A two-year re-engineering effort resulted in an integrated SAP-based enterprise resource planning network run by Bristol-Myers' Princeton, N.J.-based GBS group. The system handles everything from order entry to production sourcing.

"We formed an IT shared services [unit] to support GBS," says Cooper. "We wouldn't have the economies of scale or control of funds if we didn't have one instant service run by one IT group. Now, Wal-Mart gets one invoice showing all of our brands."

Both GBS and the IT shared services unit allocate their operating costs back to the business units. Specific criteria set by business units measure how each group performs.

"For IT, it's on-time delivery within budget and the business unit's satisfaction rating," Cooper says.

Sharing the Load

Bristol-Myers isn't alone. Nearly half of the Fortune 500 have set up shared services organizations, primarily to support financial transactions, followed by human resources and IT activities, according to Martin Hammer, a partner at PricewaterhouseCoopers in New York. The approach has been successful, he says, noting that "some companies have achieved 30% cost savings gains."
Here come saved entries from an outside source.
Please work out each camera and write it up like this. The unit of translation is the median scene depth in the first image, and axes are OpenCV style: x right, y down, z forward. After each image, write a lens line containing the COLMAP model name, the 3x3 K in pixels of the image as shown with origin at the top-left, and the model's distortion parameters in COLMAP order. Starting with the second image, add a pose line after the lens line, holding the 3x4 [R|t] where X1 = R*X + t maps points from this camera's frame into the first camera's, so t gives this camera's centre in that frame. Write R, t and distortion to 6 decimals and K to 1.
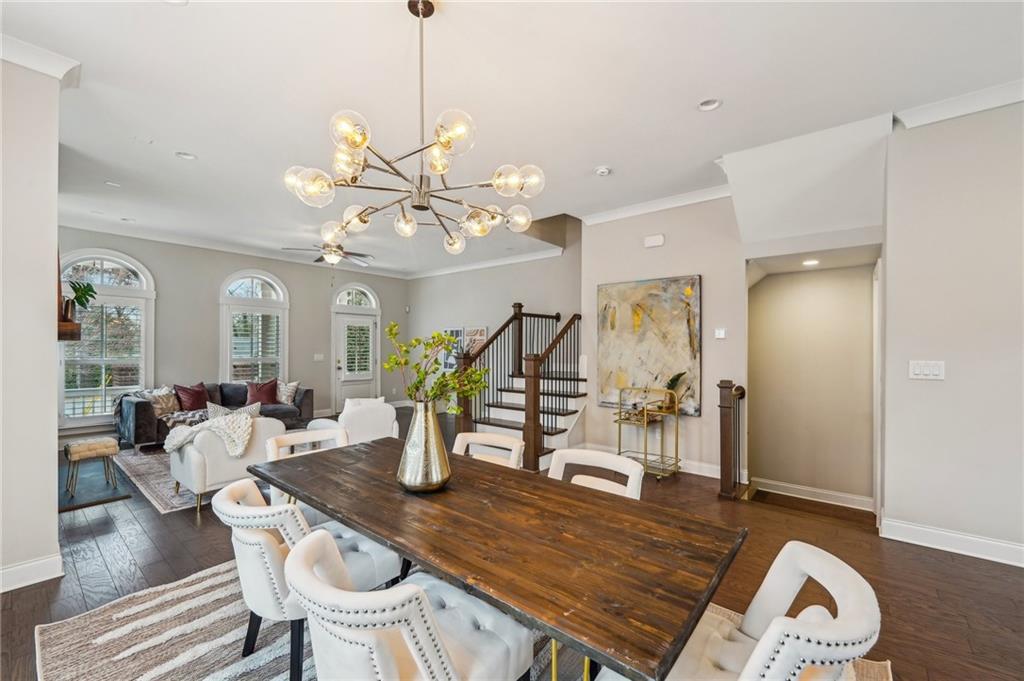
lens RADIAL K [[419.4, 0, 509.9], [0, 419.4, 346.1], [0, 0, 1]] dist [-0.002432, -0.000317]
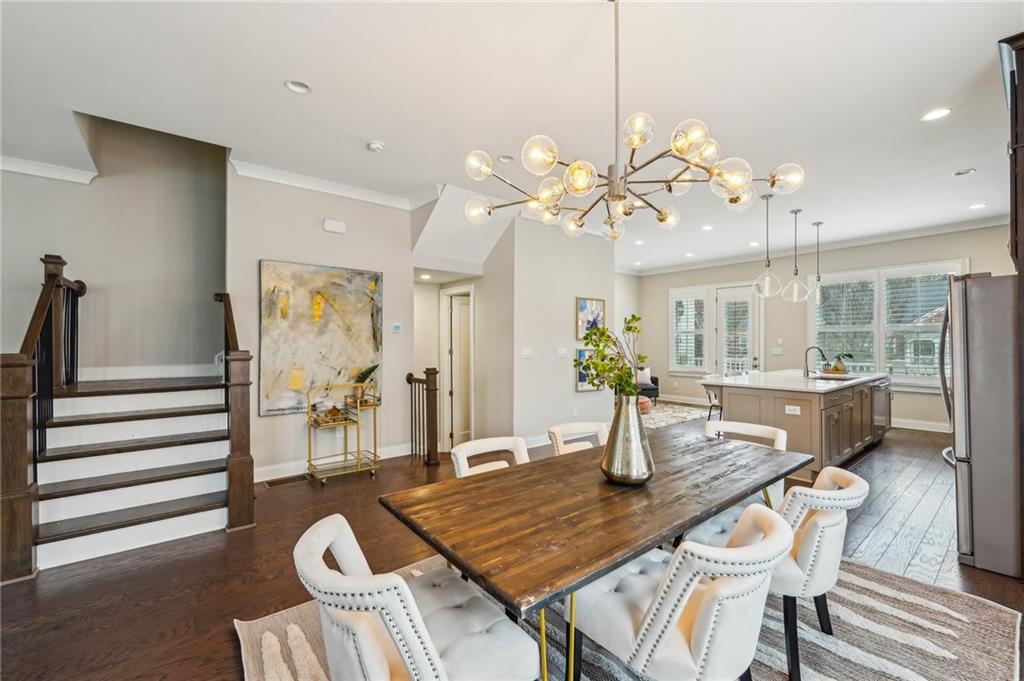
lens RADIAL K [[419.4, 0, 504.9], [0, 419.4, 345.3], [0, 0, 1]] dist [-0.002432, -0.000317]
pose [[0.198740, -0.012744, 0.979969, -0.438799], [-0.004000, 0.999897, 0.013814, -0.000429], [-0.980044, -0.006666, 0.198668, 0.394744]]
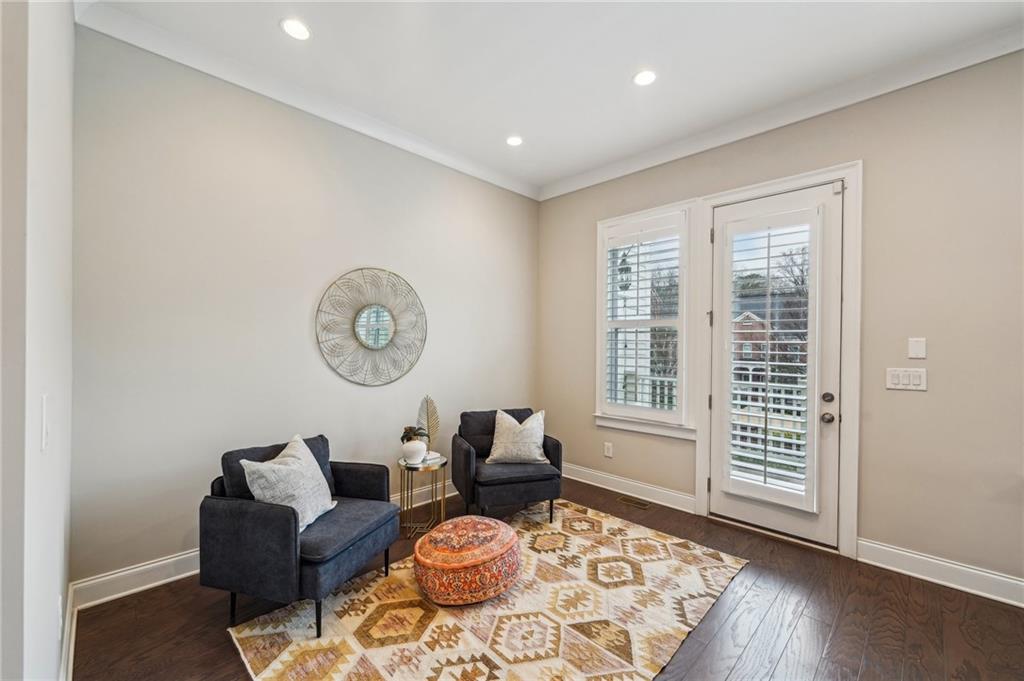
lens RADIAL K [[419.4, 0, 502.6], [0, 419.4, 345.7], [0, 0, 1]] dist [-0.002432, -0.000317]
pose [[0.098197, -0.003637, 0.995160, 0.663112], [-0.013153, 0.999901, 0.004952, 0.004246], [-0.995080, -0.013576, 0.098139, 0.160889]]
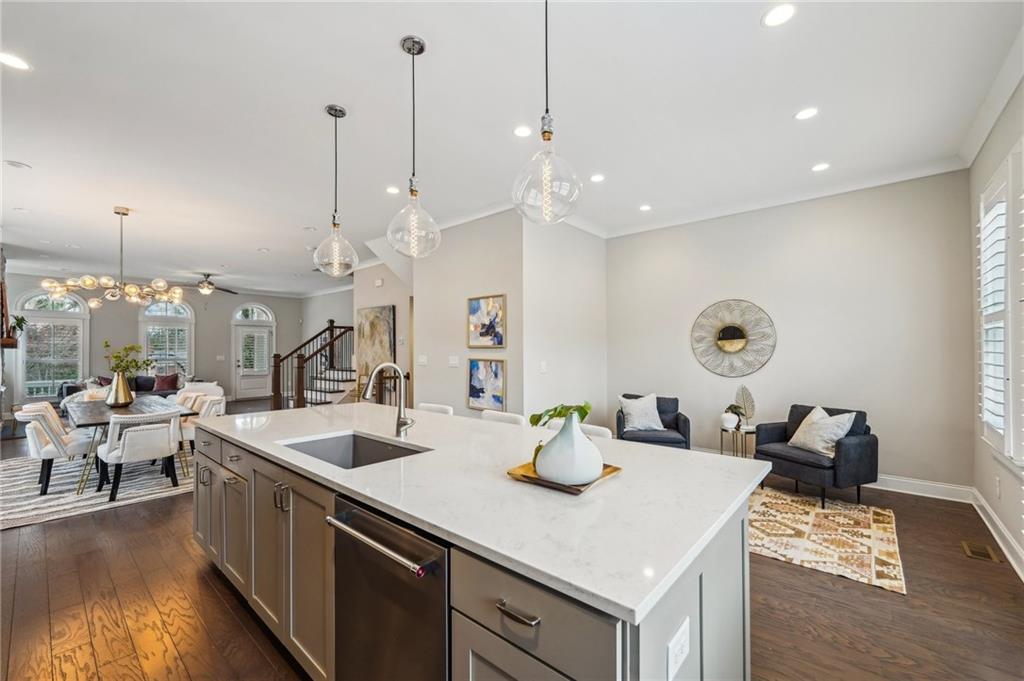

Hammer adds, however, that a company should generate at least $500 million in revenue "to benefit from the economies of scale shared services can provide."

Technology enables just about every type of shared service. However, IT isn't always part of an organization's mix of shared services.

For example, Darcy Volk, director of Blue Bell, Pa.-based Unisys Corp.'s shared services group in Bismarck, N.D., which handles accounts payable, travel reimbursements and sales commissions, must go through the company's central IT department to submit suggested changes to Unisys' three cash disbursement systems. The IT department's advisory board then prioritizes the requests.